Posted by lara at 10:03 AM | Comments (0)

February 13, 2001

spending time ... (with myself)

gods, where have you been?

i've been busy.

yeah, they already know about your life... what the hell could you be busy with?

well, i met this couple...

excuse me?

yeah, i met this couple. and i've been spending all of my time with them. i like them both a lot.

what does your husband think of this?

he's been away, too. he's been busy with some people of his own.

what the hell?

yeah. i keep wanting to stop, but i can't help it.

if you're having such a good time, why do you want to stop?

well, when i'm with them all throughout their day, and while they sleep too... i feel like i should walk away, but i can't. i want to spend all of my time with them. my house is a mess and i haven't gotten a lot done.

this sounds like a problem.

i'm exhausted, but i need to finish this up... so i can get back.

get back?

yeah. i left them a little while ago to check my email, but i need to get back.

wow, you do need help. do you have anything else you want to say before you go running back to these people?

yes. if you need to reach me, i'm spending all my time with the sims, and i don't know when i'll be back. michael just started a fire in the kitchen, and lisa doesn't want to take a bath, damnit. any good house design suggestions can me sent to me by email.

→ **WHAT YOU ARE ASKED TO DO**: From the blog post, reproduce the passage that opens with the words containing "this sounds like" and closes with "to these people?".

[Saved data entries]

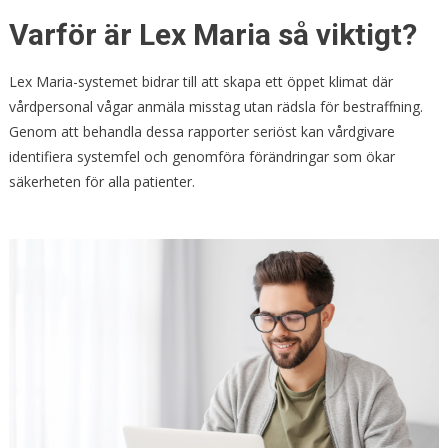
Varför är Lex Maria så viktigt?
Lex Maria-systemet bidrar till att skapa ett öppet klimat där
vårdpersonal vågar anmäla misstag utan rädsla för bestraffning.
Genom att behandla dessa rapporter seriöst kan vårdgivare
identifiera systemfel och genomföra förändringar som ökar
säkerheten för alla patienter.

→ **ANSWER TO THIS EXERCISE**:
this sounds like a problem.

i'm exhausted, but i need to finish this up... so i can get back.

get back?

yeah. i left them a little while ago to check my email, but i need to get back.

wow, you do need help. do you have anything else you want to say before you go running back to these people?